Direct Mail Scores 21% Percent Response, Wins Election
I only recommend marketing strategies and materials that I believe will work and when it came time for me to run for local office in a write-in campaign, I took my own recommendation and turned to direct mail. Here’s why:
- Targeted a tight universe of 150 registered voters
- Name brand awareness pre-built through prior door-to-door contact
- Only five days to reach audience before election
With key criteria in place for direct mail to succeed, I estimated that if even two recipients would go through the trouble of a write-in then I’d likely win by four votes to none (two for me and my wife), or at least four to one or two in case of some random write-in (yes, 4-0 often wins local races). I secured the mailing list free and pared the list down to 48 households, first selecting people I knew well or had recently met, then selecting those with multiple voters in the same address, then selecting by proximity to my address and then by age since younger voters are less likely to vote.

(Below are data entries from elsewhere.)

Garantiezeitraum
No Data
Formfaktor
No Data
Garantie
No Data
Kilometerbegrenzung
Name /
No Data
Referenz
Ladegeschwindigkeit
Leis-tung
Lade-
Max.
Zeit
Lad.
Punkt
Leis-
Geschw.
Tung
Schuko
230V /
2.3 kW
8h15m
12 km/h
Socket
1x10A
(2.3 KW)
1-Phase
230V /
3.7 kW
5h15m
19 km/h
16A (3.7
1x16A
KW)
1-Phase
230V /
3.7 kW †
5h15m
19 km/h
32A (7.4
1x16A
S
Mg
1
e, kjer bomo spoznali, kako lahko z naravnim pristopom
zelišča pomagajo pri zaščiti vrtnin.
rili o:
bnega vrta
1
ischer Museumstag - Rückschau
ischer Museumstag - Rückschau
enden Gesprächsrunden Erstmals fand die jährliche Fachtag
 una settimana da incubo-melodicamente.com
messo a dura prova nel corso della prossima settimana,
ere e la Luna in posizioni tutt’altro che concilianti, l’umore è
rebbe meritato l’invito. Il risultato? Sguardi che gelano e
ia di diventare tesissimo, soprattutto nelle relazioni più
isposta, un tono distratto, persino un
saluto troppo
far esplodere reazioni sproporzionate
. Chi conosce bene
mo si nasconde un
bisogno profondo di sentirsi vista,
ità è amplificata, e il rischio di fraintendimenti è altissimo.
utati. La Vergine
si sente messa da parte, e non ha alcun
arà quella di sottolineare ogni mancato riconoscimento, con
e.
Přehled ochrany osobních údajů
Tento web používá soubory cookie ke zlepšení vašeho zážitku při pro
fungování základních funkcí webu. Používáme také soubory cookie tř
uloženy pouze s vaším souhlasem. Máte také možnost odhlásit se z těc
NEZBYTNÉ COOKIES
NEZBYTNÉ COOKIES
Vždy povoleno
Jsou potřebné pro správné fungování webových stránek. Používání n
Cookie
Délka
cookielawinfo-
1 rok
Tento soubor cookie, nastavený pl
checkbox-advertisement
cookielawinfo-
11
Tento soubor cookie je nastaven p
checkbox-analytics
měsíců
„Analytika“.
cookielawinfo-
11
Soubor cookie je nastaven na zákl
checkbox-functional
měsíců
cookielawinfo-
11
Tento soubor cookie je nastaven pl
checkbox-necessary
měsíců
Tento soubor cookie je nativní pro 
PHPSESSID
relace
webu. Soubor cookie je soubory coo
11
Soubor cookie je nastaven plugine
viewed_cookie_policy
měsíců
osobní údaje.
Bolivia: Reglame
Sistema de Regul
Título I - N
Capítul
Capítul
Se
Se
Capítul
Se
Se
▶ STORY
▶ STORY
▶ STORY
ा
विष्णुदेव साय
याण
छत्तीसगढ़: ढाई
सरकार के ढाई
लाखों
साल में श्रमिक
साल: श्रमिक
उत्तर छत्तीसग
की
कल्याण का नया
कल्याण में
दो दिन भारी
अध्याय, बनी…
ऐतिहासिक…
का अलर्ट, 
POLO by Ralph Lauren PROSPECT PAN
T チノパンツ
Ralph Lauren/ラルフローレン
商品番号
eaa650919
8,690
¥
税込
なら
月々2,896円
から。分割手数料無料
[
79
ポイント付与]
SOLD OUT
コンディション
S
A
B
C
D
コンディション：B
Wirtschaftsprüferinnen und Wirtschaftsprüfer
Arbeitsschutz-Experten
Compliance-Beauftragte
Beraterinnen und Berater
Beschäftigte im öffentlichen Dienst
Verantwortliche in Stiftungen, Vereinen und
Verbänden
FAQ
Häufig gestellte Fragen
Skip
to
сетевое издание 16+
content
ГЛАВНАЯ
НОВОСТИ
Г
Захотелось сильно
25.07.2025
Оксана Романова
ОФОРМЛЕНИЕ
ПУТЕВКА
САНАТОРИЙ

At the post office, 50 standard postcards cost about $18.00. The clerk stated they would likely be delivered the day after I dropped them at the post office so the mail drop was timed to arrive two days before the election.
For the direct mail postcard copy, four different headlines were used depending on the distance. “I’m your neighbor at #…” and “I’m your neighbor around the corner on Turkey Hill Rd.”, for example. The copy stated I was running to ensure our township would have a voice at the county level, asked for the write-in action and offered my phone and Web site if anyone had questions. The hand-written addresses demonstrated authenticity and they didn’t take nearly as long to write out as I’d anticipated.
When the results came in, this direct mail postcard had returned a 21 percent response (a two percent response is typically considered effective in direct mail circles). This postcard sparked 10 write-in votes en route to a landslide victory (12-0, LOL) on an election day with historically low voter turnout. Many thanks to these fine neighbors.
- Direct mail succeeds when there is pre-existing name brand awareness, savvy copywriting that speaks with both facts and emotion and a compelling visual design that stands out from the mail - all timed to arrive in the mailbox when the recipients are receptive to taking action.
- Many of the laws that impact us most on a daily basis are enacted at the local level such as zoning, planning and building codes yet few people are willing to take on these positions. Often, no candidates appear on the ballot. So those who do get involved wield a disproportionate amount of influence in how their local areas are managed. I would encourage everyone to take a more active role at the local level.